Para a professora, dar sequência aos estudos neste momento é uma dificuldade muito grande. Inicialmente, a orientação dada pela SED-MS (Secretaria de Estado de Educação de Mato Grosso do Sul) foi que os pais acompanhassem os filhos, algo que, segundo a professora, não funcionou. “A maioria dos pais não conseguiu orientar as crianças por serem analfabetos, além disso, os alunos não têm acesso à internet em casa.”

O R7 entrou em contato com a SED (Secretaria de Estado de Educação) de Mato Grosso do sul, mas não obteve resposta até a publicação deste texto.

Questionada sobre o acesso de estudantes indígenas à internet e aos computadores, a Funai (Fundação Nacional do Índio) respondeu por meio de nota.

"A Funai desde o início da pandemia tem orientado no sentido das medidas de prevenção contra a covid-19, a exemplo da Portaria n° 419, e em diálogo constante com a Secretaria Especial de Saúde Indígena vem adotando o Plano de Contingenciamento definido pelo órgão." 

A Fundação, no entanto, confirma que no quesito internet, o universo de escolas indígenas que possuem acesso ainda é pequeno, mas, a resposabilidade de promover a educação no Brasil é do MEC.

Aulas paralisadas e bolsas perdidas

A opção pelo ensino remoto veio com o aval do MEC (Ministério da Educação) como uma forma de amenizar a ausência das aulas presenciais nesse período de pandemia e manter o calendário escolar.
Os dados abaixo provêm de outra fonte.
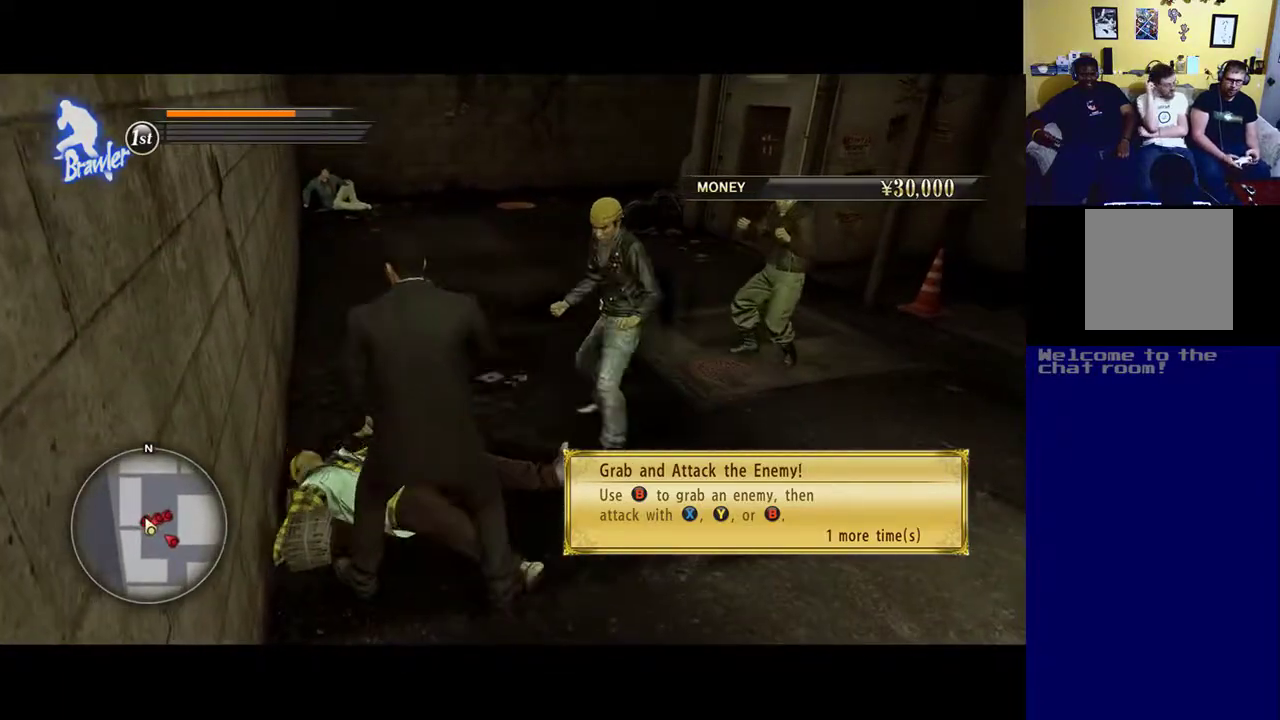
{"buttons": ["X"], "left_stick": "up-right", "right_stick": "center", "events": [[17, "X", "down"], [417, "X", "up"], [483, "X", "down"]]}
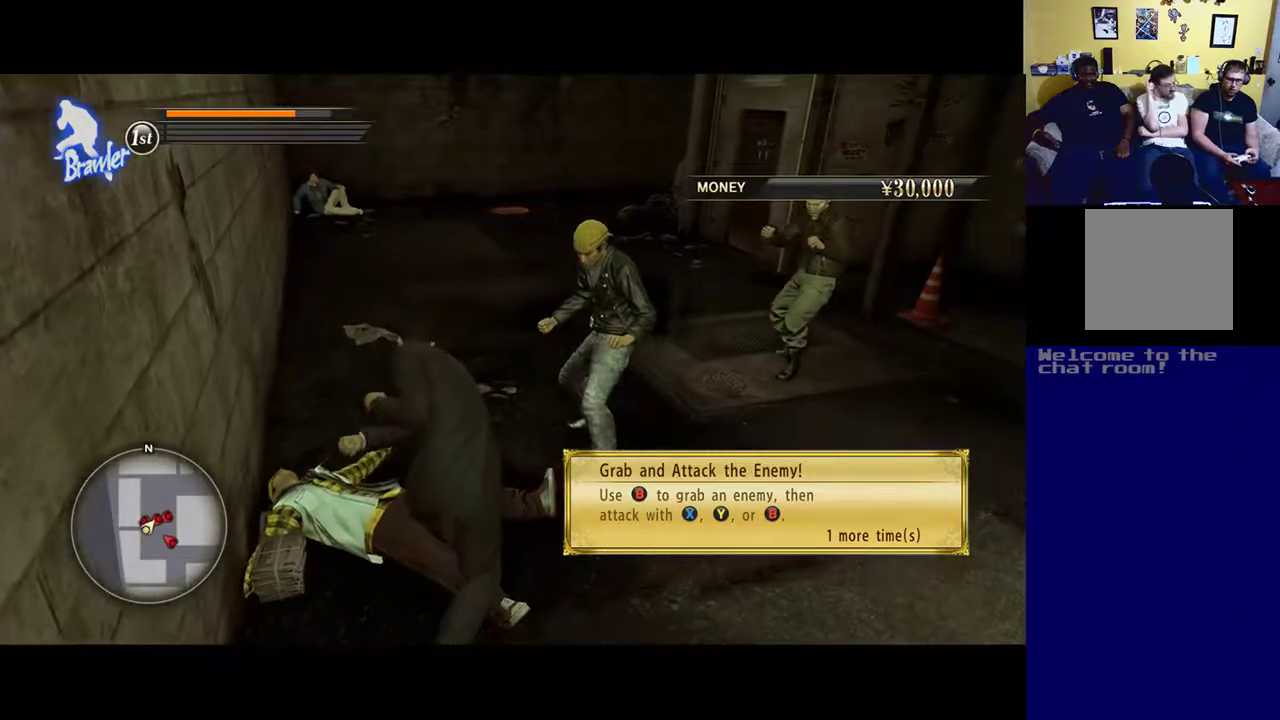
{"buttons": ["X"], "left_stick": "up-right", "right_stick": "center", "events": []}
No entanto, a questão esbarra na falta de estrutura.

Alunos das universidades públicas do Estado enviaram uma nota para a reitoria da UFMS (Universidade Federal do Mato Grosso do Sul) e UEMS (Universidade Estadual do Mato Grosso do Sul), pedindo a revisão das aulas online: 

“[...] O Movimento Juventude Guarani-Kaiowá do MS vem cordialmente fazer uma apelo às Direções Acadêmicas, Secretarias de Curso de Graduação, Docentes de respectivos cursos, PROGRAD e Reitoria, para que sejam sensíveis às condições de estudos disponíveis para alunos indígenas, que muitas vezes não dispõem de acesso Wi-Fi e equipamentos (computador), para cumprir as tarefas no modo remoto [...]”.

Até o momento, segundo os estudantes, a nota não foi respondida e as atividades virtuais seguem nas duas instituições de ensino.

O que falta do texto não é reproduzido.